Electricity for rail transport itself – despite best efforts – only accounts for about one-third of the total electricity consumption of railway companies, with the rest being consumed by stations, offices and other properties. In addition, DB’s logistics division Schenker also relies on diesel locomotives, trucks, aircraft and ships. But in this respect, there is still one final goal: By 2030, the group wants to reduce its carbon emissions worldwide by 50 percent and become a completely carbon-neutral company by 2050.
Roman Rühle, DB Environmental Spokesman, gives a short interview outlining the railway company’s plans to become more climate friendly.

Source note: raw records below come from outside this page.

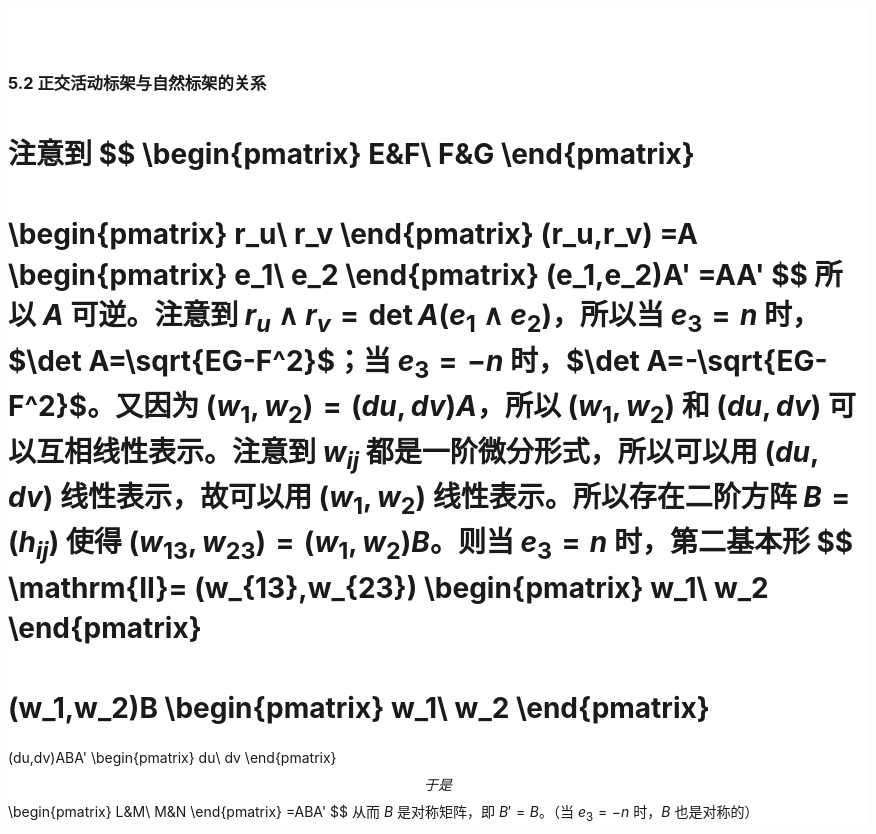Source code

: <br/><br/>

### 5.2 正交活动标架与自然标架的关系

注意到
$$
\begin{pmatrix}
E&F\\
F&G
\end{pmatrix}
=
\begin{pmatrix}
r_u\\
r_v
\end{pmatrix}
(r_u,r_v)
=A
\begin{pmatrix}
e_1\\
e_2
\end{pmatrix}
(e_1,e_2)A'
=AA'
$$
所以 $A$ 可逆。注意到 $r_u\wedge r_v=\det A(e_1\wedge e_2)$，所以当 $e_3=n$ 时，$\det A=\sqrt{EG-F^2}$；当 $e_3=-n$ 时，$\det A=-\sqrt{EG-F^2}$。又因为 $(w_1,w_2)=(du,dv)A$，所以 $(w_1,w_2)$ 和 $(du,dv)$ 可以互相线性表示。注意到 $w_{ij}$ 都是一阶微分形式，所以可以用 $(du,dv)$ 线性表示，故可以用 $(w_1,w_2)$ 线性表示。所以存在二阶方阵 $B=(h_{ij})$ 使得 $(w_{13},w_{23})=(w_1,w_2)B$。则当 $e_3=n$ 时，第二基本形
$$
\mathrm{II}=
(w_{13},w_{23})
\begin{pmatrix}
w_1\\
w_2
\end{pmatrix}
=
(w_1,w_2)B
\begin{pmatrix}
w_1\\
w_2
\end{pmatrix}
=
(du,dv)ABA'
\begin{pmatrix}
du\\
dv
\end{pmatrix}
$$
于是
$$
\begin{pmatrix}
L&M\\
M&N
\end{pmatrix}
=ABA'
$$
从而 $B$ 是对称矩阵，即 $B'=B$。（当 $e_3=-n$ 时，$B$ 也是对称的）
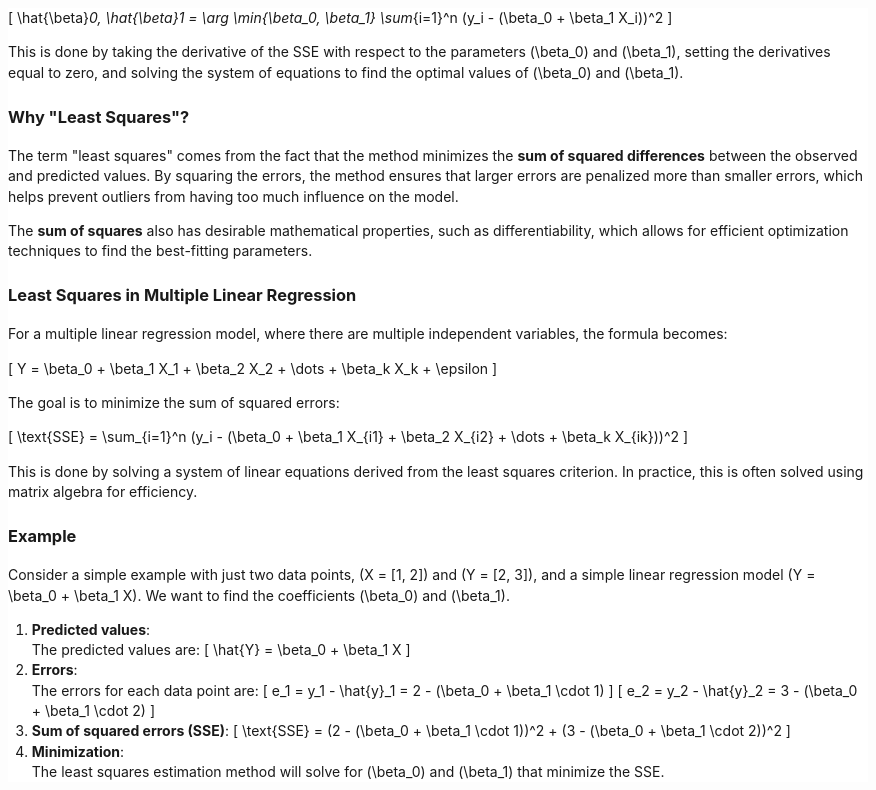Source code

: \[
\hat{\beta}_0, \hat{\beta}_1 = \arg \min_{\beta_0, \beta_1} \sum_{i=1}^n (y_i - (\beta_0 + \beta_1 X_i))^2
\]

This is done by taking the derivative of the SSE with respect to the parameters \(\beta_0\) and \(\beta_1\), setting the derivatives equal to zero, and solving the system of equations to find the optimal values of \(\beta_0\) and \(\beta_1\).

### Why "Least Squares"?

The term "least squares" comes from the fact that the method minimizes the **sum of squared differences** between the observed and predicted values. By squaring the errors, the method ensures that larger errors are penalized more than smaller errors, which helps prevent outliers from having too much influence on the model.

The **sum of squares** also has desirable mathematical properties, such as differentiability, which allows for efficient optimization techniques to find the best-fitting parameters.

### Least Squares in Multiple Linear Regression

For a multiple linear regression model, where there are multiple independent variables, the formula becomes:

\[
Y = \beta_0 + \beta_1 X_1 + \beta_2 X_2 + \dots + \beta_k X_k + \epsilon
\]

The goal is to minimize the sum of squared errors:

\[
\text{SSE} = \sum_{i=1}^n (y_i - (\beta_0 + \beta_1 X_{i1} + \beta_2 X_{i2} + \dots + \beta_k X_{ik}))^2
\]

This is done by solving a system of linear equations derived from the least squares criterion. In practice, this is often solved using matrix algebra for efficiency.

### Example

Consider a simple example with just two data points, \(X = [1, 2]\) and \(Y = [2, 3]\), and a simple linear regression model \(Y = \beta_0 + \beta_1 X\). We want to find the coefficients \(\beta_0\) and \(\beta_1\).

1. **Predicted values**:  
   The predicted values are:
   \[
   \hat{Y} = \beta_0 + \beta_1 X
   \]
2. **Errors**:  
   The errors for each data point are:
   \[
   e_1 = y_1 - \hat{y}_1 = 2 - (\beta_0 + \beta_1 \cdot 1)
   \]
   \[
   e_2 = y_2 - \hat{y}_2 = 3 - (\beta_0 + \beta_1 \cdot 2)
   \]
3. **Sum of squared errors (SSE)**:
   \[
   \text{SSE} = (2 - (\beta_0 + \beta_1 \cdot 1))^2 + (3 - (\beta_0 + \beta_1 \cdot 2))^2
   \]
4. **Minimization**:  
   The least squares estimation method will solve for \(\beta_0\) and \(\beta_1\) that minimize the SSE.

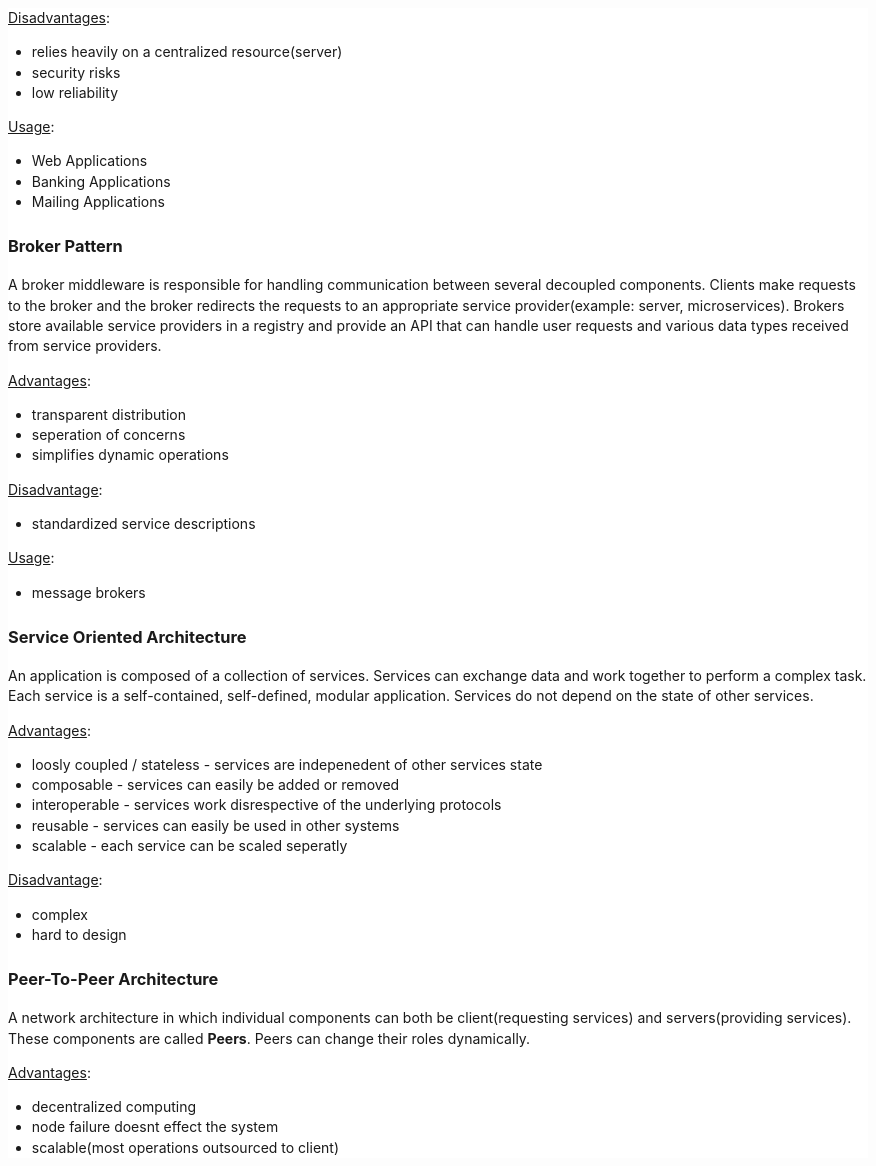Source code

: <u>Disadvantages</u>:
* relies heavily on a centralized resource(server)
* security risks
* low reliability

<u>Usage</u>:
* Web Applications 
* Banking Applications
* Mailing Applications

### Broker Pattern
A broker middleware is responsible for handling communication between several decoupled components. Clients make requests to the broker and the broker redirects the requests to an appropriate service provider(example: server, microservices). Brokers store available service providers in a registry and provide an API that can handle user requests and various data types received from service providers.

<u>Advantages</u>:
* transparent distribution
* seperation of concerns
* simplifies dynamic operations

<u>Disadvantage</u>:
* standardized service descriptions

<u>Usage</u>:
* message brokers


### Service Oriented Architecture
An application is composed of a collection of services. Services can exchange data and work together to perform a complex task. Each service is a self-contained, self-defined, modular application. Services do not depend on the state of other services.

<u>Advantages</u>:
* loosly coupled / stateless - services are indepenedent of other services state
* composable - services can easily be added or removed
* interoperable - services work disrespective of the underlying protocols
* reusable - services can easily be used in other systems
* scalable - each service can be scaled seperatly

<u>Disadvantage</u>:
* complex
* hard to design

### Peer-To-Peer Architecture
A network architecture in which individual components can both be client(requesting services) and servers(providing services). These components are called __Peers__. Peers can change their roles dynamically.

<u>Advantages</u>:
* decentralized computing
* node failure doesnt effect the system
* scalable(most operations outsourced to client)
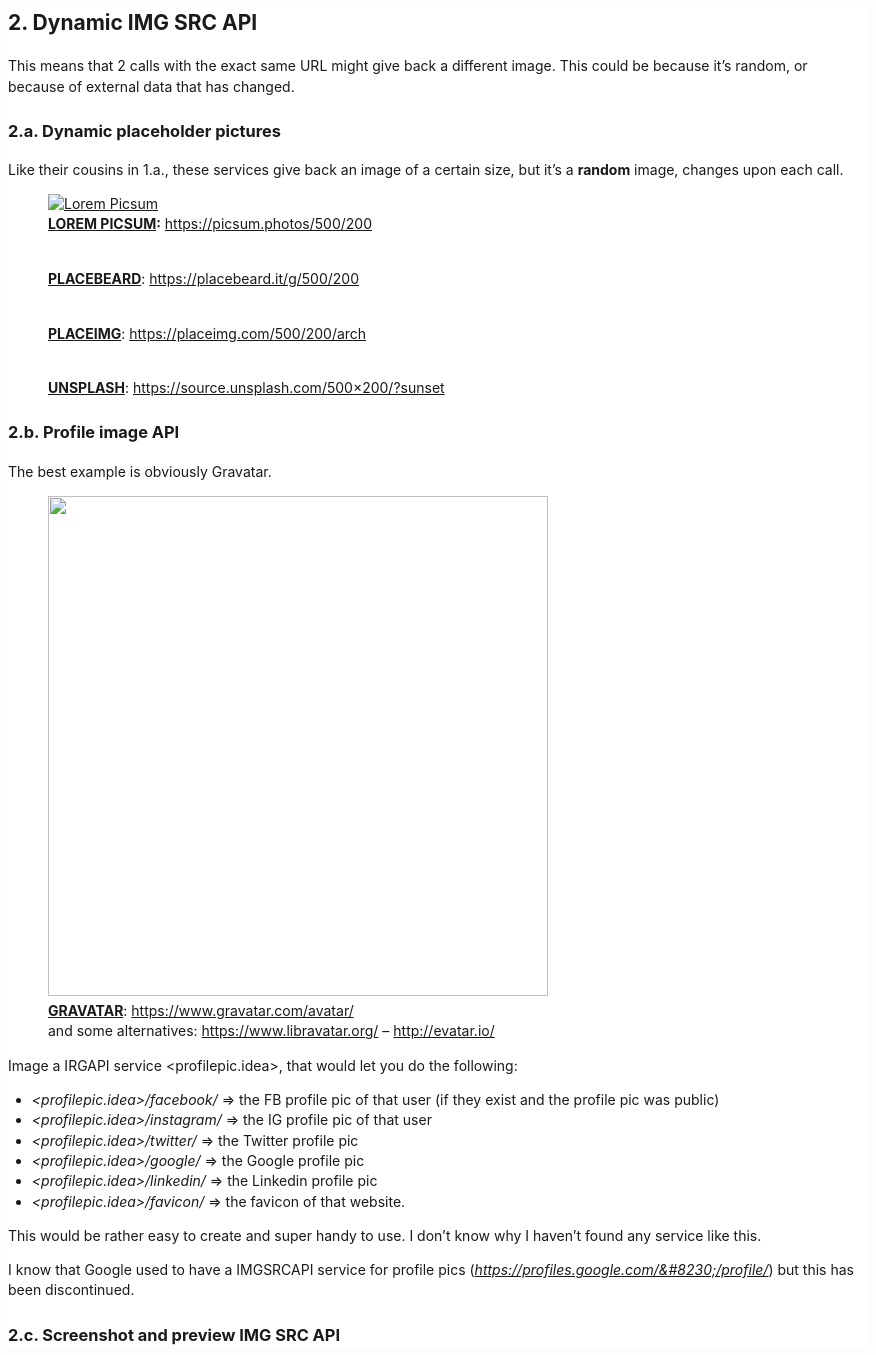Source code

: ## 2. Dynamic IMG SRC API

This means that 2 calls with the exact same URL might give back a different image. This could be because it&#8217;s random, or because of external data that has changed. 

### 2.a. Dynamic placeholder pictures

Like their cousins in 1.a., these services give back an image of a certain size, but it&#8217;s a **random** image, changes upon each call.

<div class="wp-block-image">
  <figure class="aligncenter size-large"><a href="https://picsum.photos/"><img src="https://picsum.photos/500/200" alt="Lorem Picsum" /></a><figcaption><strong><a href="https://picsum.photos/">LOREM PICSUM</a>:</strong> <a href="https://picsum.photos/500/200">https://picsum.photos/500/200</a> </figcaption></figure>
</div>

<div class="wp-block-image">
  <figure class="aligncenter size-large"><img src="https://placebeard.it/g/500/200" alt="" /><figcaption><a href="https://placebeard.it"><strong>PLACEBEARD</strong></a>: <a href="https://placebeard.it/g/500/200">https://placebeard.it/g/500/200</a></figcaption></figure>
</div>

<div class="wp-block-image">
  <figure class="aligncenter size-large"><img src="https://placeimg.com/500/200/arch" alt="" /><figcaption><strong><a href="https://placeimg.com">PLACEIMG</a></strong>: <a href="https://placeimg.com/500/200/arch">https://placeimg.com/500/200/arch</a></figcaption></figure>
</div>

<div class="wp-block-image">
  <figure class="aligncenter size-large"><img src="https://source.unsplash.com/500x200/?sunset" alt="" /><figcaption><a href="https://unsplash.com/"><strong>UNSPLASH</strong></a>: <a href="https://source.unsplash.com/500x200/?sunset">https://source.unsplash.com/500&#215;200/?sunset</a></figcaption></figure>
</div>

### 2.b. Profile image API

The best example is obviously Gravatar.

<div class="wp-block-image">
  <figure class="aligncenter size-large is-resized"><img loading="lazy" src="https://www.gravatar.com/avatar/ebf3ff19e1c49eb15dd83d41d5858319?s=500" alt="" width="500" height="500" /><figcaption><strong><a href="https://en.gravatar.com/">GRAVATAR</a></strong>: <a href="https://www.gravatar.com/avatar/ebf3ff19e1c49eb15dd83d41d5858319?s=500">https://www.gravatar.com/avatar/<md5 hash of your email></a><br />and some alternatives: <a href="https://www.libravatar.org/">https://www.libravatar.org/</a> &#8211; <a href="http://evatar.io/">http://evatar.io/</a></figcaption></figure>
</div>

Image a IRGAPI service <profilepic.idea>, that would let you do the following:

  * _<profilepic.idea>/facebook/<username>_ => the FB profile pic of that user (if they exist and the profile pic was public)
  * _<profilepic.idea>/instagram/<username>_ => the IG profile pic of that user 
  * _<profilepic.idea>/twitter/<handle>_ => the Twitter profile pic
  * _<profilepic.idea>/google/<username>_ => the Google profile pic
  * _<profilepic.idea>/linkedin/<username>_ => the Linkedin profile pic
  * _<profilepic.idea>/favicon/<domain name>_ => the favicon of that website. 

This would be rather easy to create and super handy to use. I don&#8217;t know why I haven&#8217;t found any service like this.

I know that Google used to have a IMGSRCAPI service for profile pics (_https://profiles.google.com/&#8230;/profile/<username>_) but this has been discontinued.

### 2.c. Screenshot and preview IMG SRC API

Where will DB source its green electricity from moving forward?
Deutsche Bahn is already the largest consumer of green power in Germany as ICE, IC and EC trains within Germany run on 100 percent green electricity. Deutsche Bahn procures the necessary power from an expansive portfolio of green electricity providers, including hydroelectric power plants. We also rely on certificates of origin from a large number of stations in Germany and Europe. We also plan to use more wind and solar energy in the future.
What role will PPAs play in that regard?
PPAs are a tried and tested instrument. Together with photovoltaic project developer Enerparc, Deutsche Bahn recently signed a contract for the construction of a solar farm comparable to the size of 70 football pitches, located in Wasbek, Schleswig-Holstein. It won’t be long before Deutsche Bahn is able to start feeding this green electricity directly into the German traction power grid.
What will happen to the railway lines which have not yet been electrified? What are you doing in this arena to become more environmentally friendly moving forward?
A number of different models and approaches to tackling the issue of unelectrified lines are being discussed openly throughout Germany. Task forces, politicians, businesses, the industry, interest groups and Deutsche Bahn are considering a broad range of solutions for these routes – including alternative fuels and alternative drive systems to provide an alternative or to supplement conventional overhead lines. DB is already involved in a number of projects aimed at technical development and testing.